(Stored data entries)
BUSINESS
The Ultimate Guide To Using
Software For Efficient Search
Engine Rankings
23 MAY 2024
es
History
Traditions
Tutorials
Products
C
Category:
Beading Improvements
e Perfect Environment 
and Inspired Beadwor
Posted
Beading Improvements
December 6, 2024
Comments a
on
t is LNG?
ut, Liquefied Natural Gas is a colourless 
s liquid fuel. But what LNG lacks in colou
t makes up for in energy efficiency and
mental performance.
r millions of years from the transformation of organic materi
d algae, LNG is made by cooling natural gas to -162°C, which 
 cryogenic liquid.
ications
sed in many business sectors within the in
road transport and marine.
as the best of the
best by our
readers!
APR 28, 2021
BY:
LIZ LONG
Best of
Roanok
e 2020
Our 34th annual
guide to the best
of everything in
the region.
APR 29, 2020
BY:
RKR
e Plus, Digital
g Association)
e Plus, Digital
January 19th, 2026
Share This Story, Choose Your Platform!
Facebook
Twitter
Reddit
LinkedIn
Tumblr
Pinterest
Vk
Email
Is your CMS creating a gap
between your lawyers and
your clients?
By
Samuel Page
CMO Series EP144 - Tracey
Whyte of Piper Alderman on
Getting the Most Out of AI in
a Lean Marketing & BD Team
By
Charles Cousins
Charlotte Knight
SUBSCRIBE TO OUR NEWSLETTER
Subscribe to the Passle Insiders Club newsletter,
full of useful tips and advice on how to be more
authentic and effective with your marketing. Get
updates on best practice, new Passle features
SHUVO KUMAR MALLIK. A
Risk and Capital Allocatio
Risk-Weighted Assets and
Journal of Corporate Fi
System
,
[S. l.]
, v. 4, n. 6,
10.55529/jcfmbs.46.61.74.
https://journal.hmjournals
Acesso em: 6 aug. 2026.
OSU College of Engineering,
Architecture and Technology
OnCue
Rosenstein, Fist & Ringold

* * *

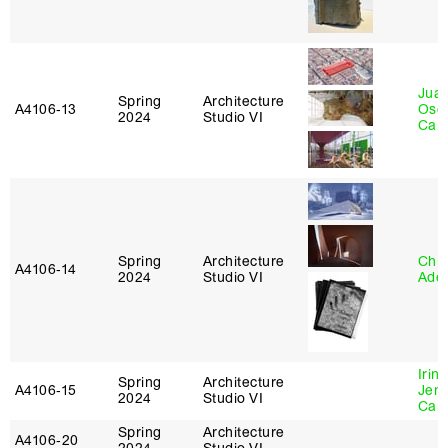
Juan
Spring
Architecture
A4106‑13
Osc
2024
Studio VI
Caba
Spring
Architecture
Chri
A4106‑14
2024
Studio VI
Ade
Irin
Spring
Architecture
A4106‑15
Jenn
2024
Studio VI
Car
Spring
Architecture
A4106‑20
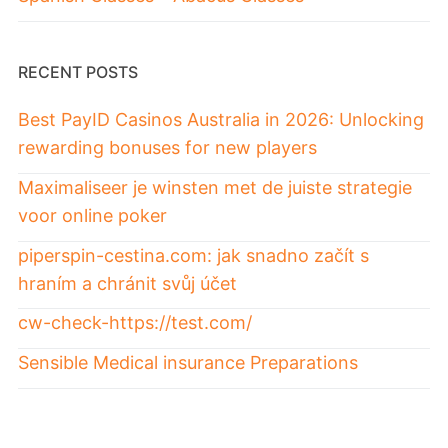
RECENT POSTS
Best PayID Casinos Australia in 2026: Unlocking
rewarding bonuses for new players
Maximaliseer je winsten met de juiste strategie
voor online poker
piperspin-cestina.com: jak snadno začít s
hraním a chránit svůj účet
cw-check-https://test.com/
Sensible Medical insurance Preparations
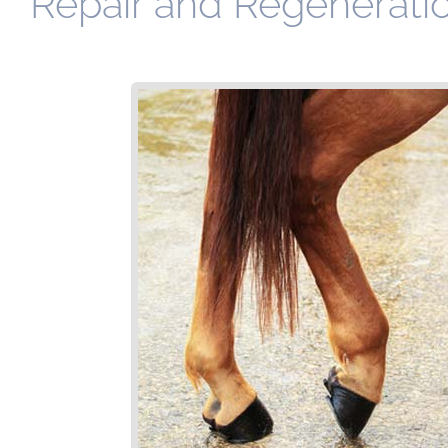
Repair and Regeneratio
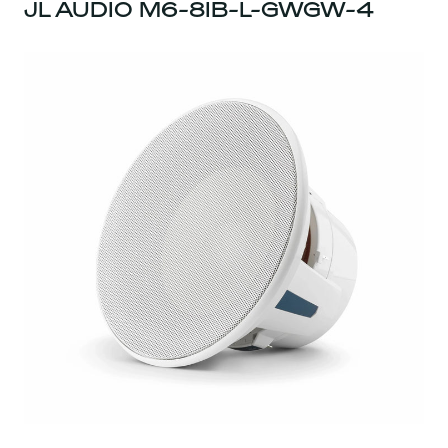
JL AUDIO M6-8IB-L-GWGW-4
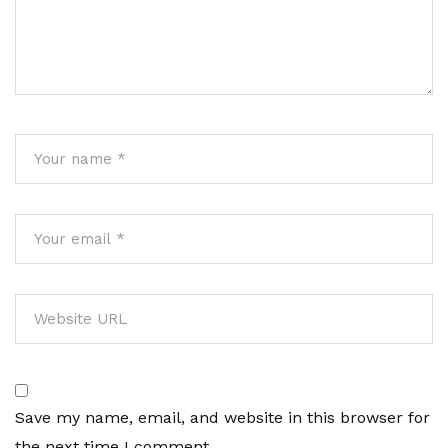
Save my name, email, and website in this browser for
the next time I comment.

▶ TASK PROMPT: Rewrite the lines starting with the line with "RECENT POSTS" and going on through the line with "the next time I comment.", substituting "first-time players" for "new players" and keeping everything else the same. Omit the pictures from your answer.

▶ RESULT OF THE EXERCISE:
RECENT POSTS
Best PayID Casinos Australia in 2026: Unlocking
rewarding bonuses for first-time players
Maximaliseer je winsten met de juiste strategie
voor online poker
piperspin-cestina.com: jak snadno začít s
hraním a chránit svůj účet
cw-check-https://test.com/
Sensible Medical insurance Preparations
Repair and Regeneratio
JL AUDIO M6-8IB-L-GWGW-4
Save my name, email, and website in this browser for
the next time I comment.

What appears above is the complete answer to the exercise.